An ink jet printer 1 according to Appendix 3-5 is the ink jet printer 1 according to Appendices 3-1 to 3-4, and further includes an analog conversion circuit substrate 502 and an analog conversion circuit 51 that is provided on the analog conversion circuit substrate 502 and converts the digital waveform designation signal dCom designating the waveform of the drive signal Com into the analog waveform designation signal QB designating the waveform of the drive signal Com, in which the transistor pair 52 generates the drive signal Com based on the waveform designation signal QB, and the analog conversion circuit substrate 502 is provided to be separated from the transistor substrate 501.

According to Appendix 3-5, since the analog conversion circuit substrate 502 is separated from the transistor substrate 501, the propagation of heat generated in the transistor pair 52 to the analog conversion circuit 51 can be prevented, as compared with an aspect where the analog conversion circuit 51 is provided on the same substrate as the transistor pair 52. Therefore, according to Appendix 3-5, the temperature rise of the analog conversion circuit 51 can be prevented and the instability of the operation of the analog conversion circuit 51 can be prevented.

Appendix 3-6

An ink jet printer 1 according to Appendix 3-6 is the ink jet printer 1 according to Appendix 3-5, and further includes a transistor cooling mechanism CL1 that cools the transistor pair 52 and the analog conversion circuit cooling mechanism CL2 that cools the analog conversion circuit 51.

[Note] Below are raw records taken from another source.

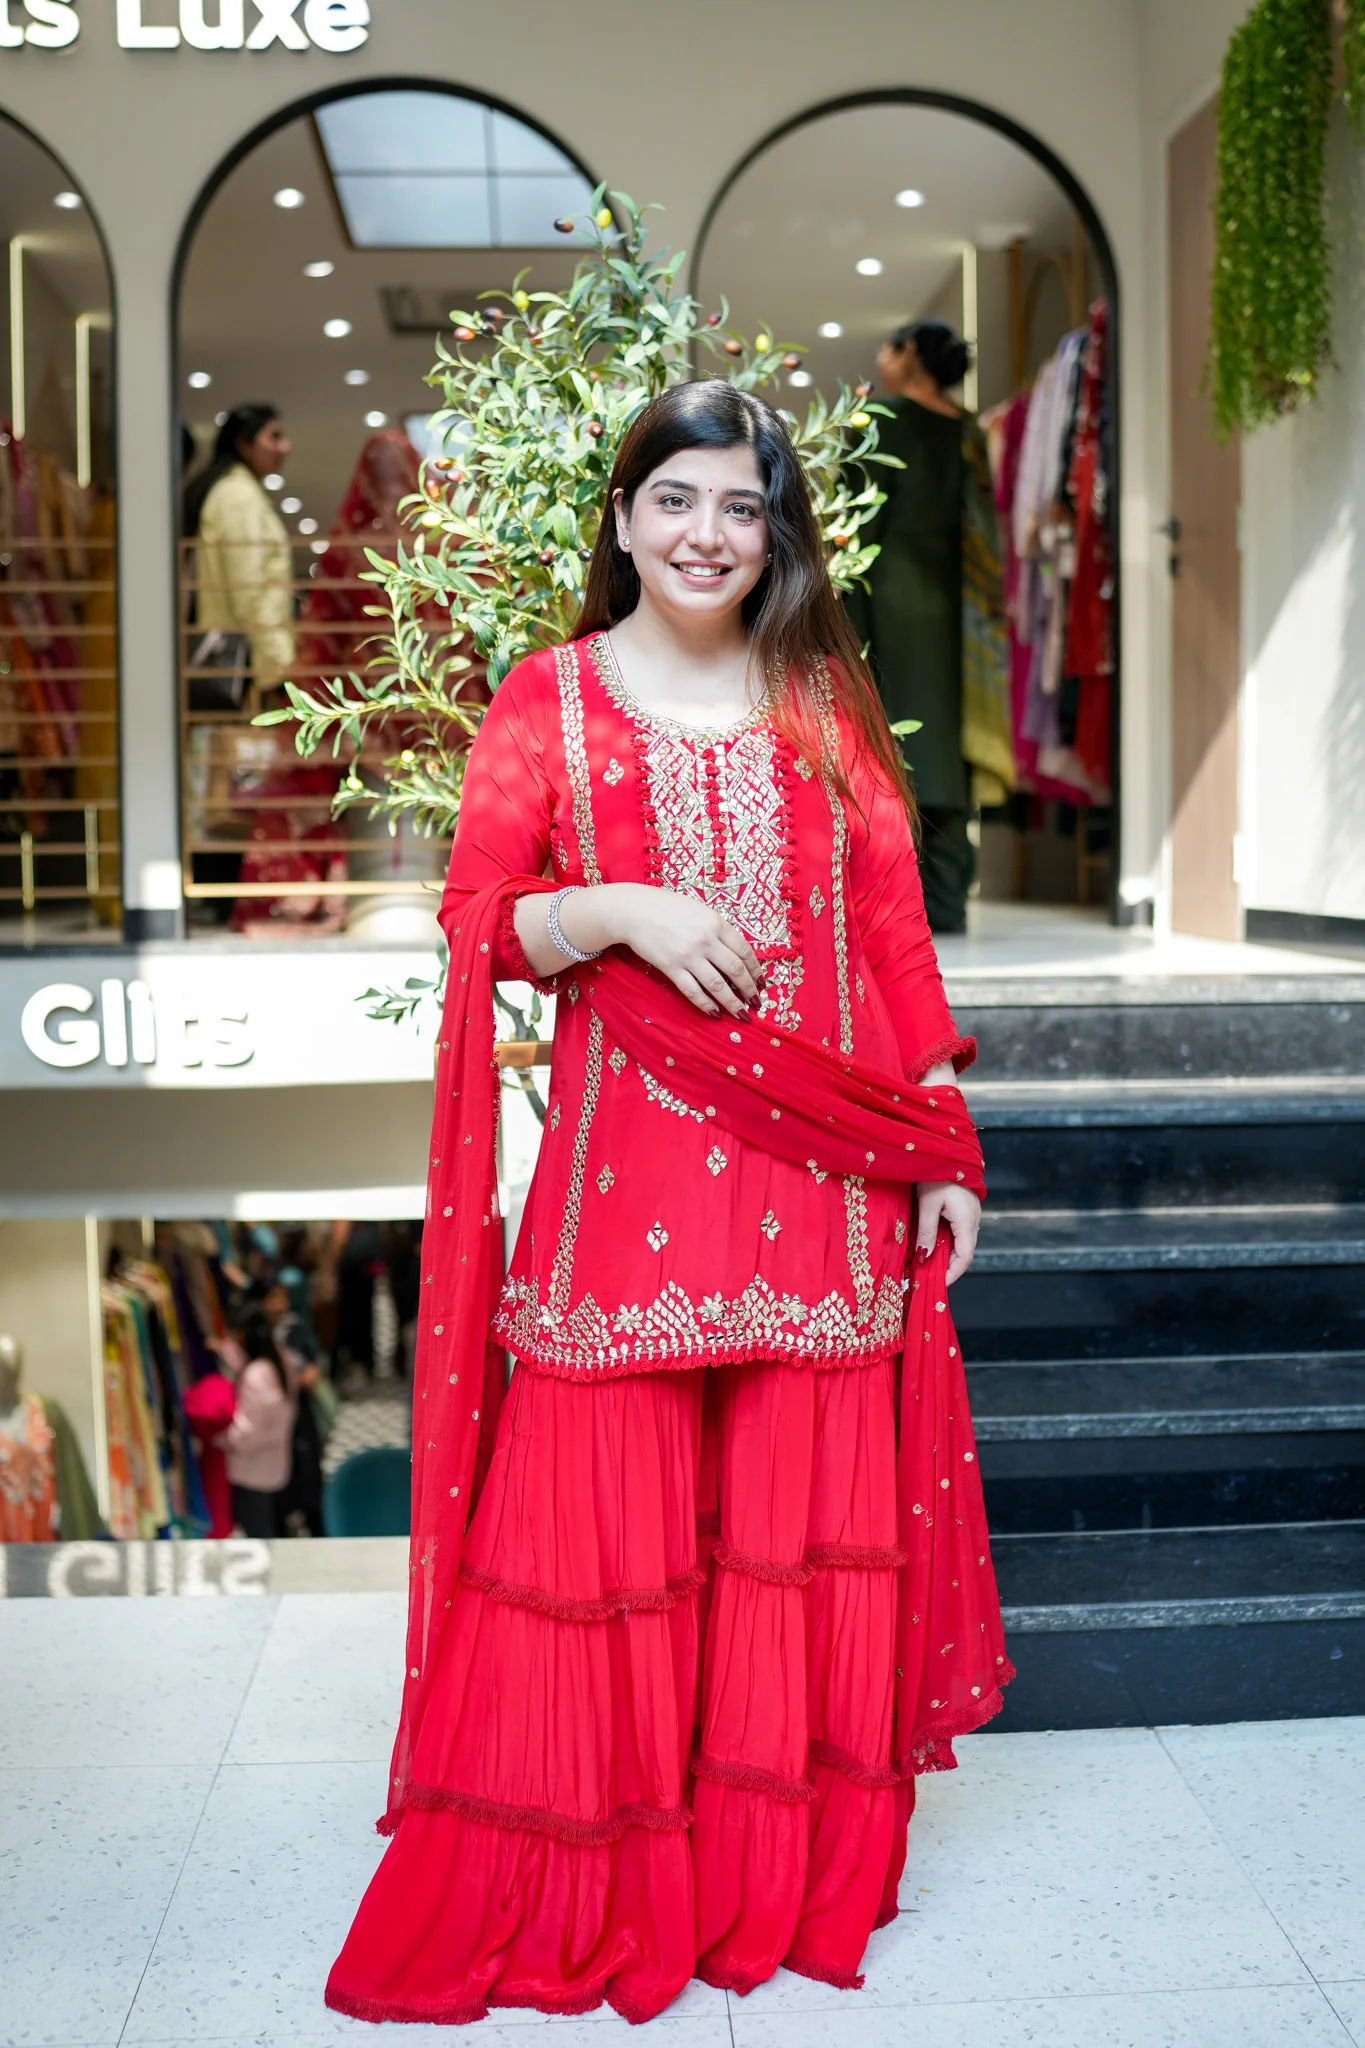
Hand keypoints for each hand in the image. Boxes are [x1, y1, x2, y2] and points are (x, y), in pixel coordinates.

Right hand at [613, 886, 763, 1018]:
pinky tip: (715, 1013)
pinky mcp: (672, 968)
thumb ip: (717, 928)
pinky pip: (693, 991)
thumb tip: (734, 951)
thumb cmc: (665, 907)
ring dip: (733, 1002)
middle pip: (735, 970)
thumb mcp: (699, 910)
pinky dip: (706, 1004)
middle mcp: (706, 940)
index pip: (744, 950)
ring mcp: (689, 955)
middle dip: (749, 989)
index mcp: (716, 923)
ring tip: (741, 1014)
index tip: (761, 981)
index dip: (755, 969)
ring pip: (718, 985)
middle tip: (756, 1002)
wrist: (633, 911)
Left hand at [915, 1180, 980, 1284]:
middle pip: (964, 1252)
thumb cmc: (934, 1174)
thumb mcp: (927, 1204)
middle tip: (929, 1277)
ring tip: (929, 1264)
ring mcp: (971, 1213)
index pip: (964, 1257)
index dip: (953, 1273)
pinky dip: (948, 1242)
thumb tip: (925, 1258)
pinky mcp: (965, 1208)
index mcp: (966, 1220)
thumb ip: (927, 1232)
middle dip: (948, 1267)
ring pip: (962, 1242)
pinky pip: (959, 1231)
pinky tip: (933, 1244)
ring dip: (947, 1254)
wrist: (944, 1149)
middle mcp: (973, 1219)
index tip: (938, 1284)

According to Appendix 3-6, since the analog conversion circuit cooling mechanism CL2 is provided separately from the transistor cooling mechanism CL1, the temperature rise of the analog conversion circuit 51 can be prevented, as compared with an aspect where both the analog conversion circuit 51 and the transistor pair 52 are cooled by a single cooling mechanism. Therefore, according to Appendix 3-6, the instability of the operation of the analog conversion circuit 51 caused by the temperature rise of the analog conversion circuit 51 can be prevented.

Appendix 3-7

An ink jet printer 1 according to Appendix 3-7 is the ink jet printer 1 according to Appendices 3-1, in which the transistor substrate 501 includes a base material 75 formed of copper.

According to Appendix 3-7, since the transistor pair 52 is provided on the transistor substrate 501 having a copper base material, the heat generated in the transistor pair 52 can be effectively dissipated, as compared with an aspect where the transistor pair 52 is provided on the resin substrate, for example.

Appendix 3-8

An ink jet printer 1 according to Appendix 3-8 is the ink jet printer 1 according to Appendices 3-1 to 3-7, in which the bipolar transistor Tr is provided on the transistor substrate 501 such that a surface 600 having the largest area among a plurality of surfaces included in the bipolar transistor Tr is coupled to the transistor substrate 501.

According to Appendix 3-8, since the surface 600 having the largest area among the plurality of surfaces included in the bipolar transistor Tr is coupled to the transistor substrate 501, heat generated in the bipolar transistor Tr can be efficiently dissipated, as compared with an aspect where the surface having the smallest area among the plurality of surfaces included in the bipolar transistor Tr is coupled to the transistor substrate 501, or an aspect where the plurality of surfaces included in the bipolar transistor Tr are not coupled to the transistor substrate 501, for example.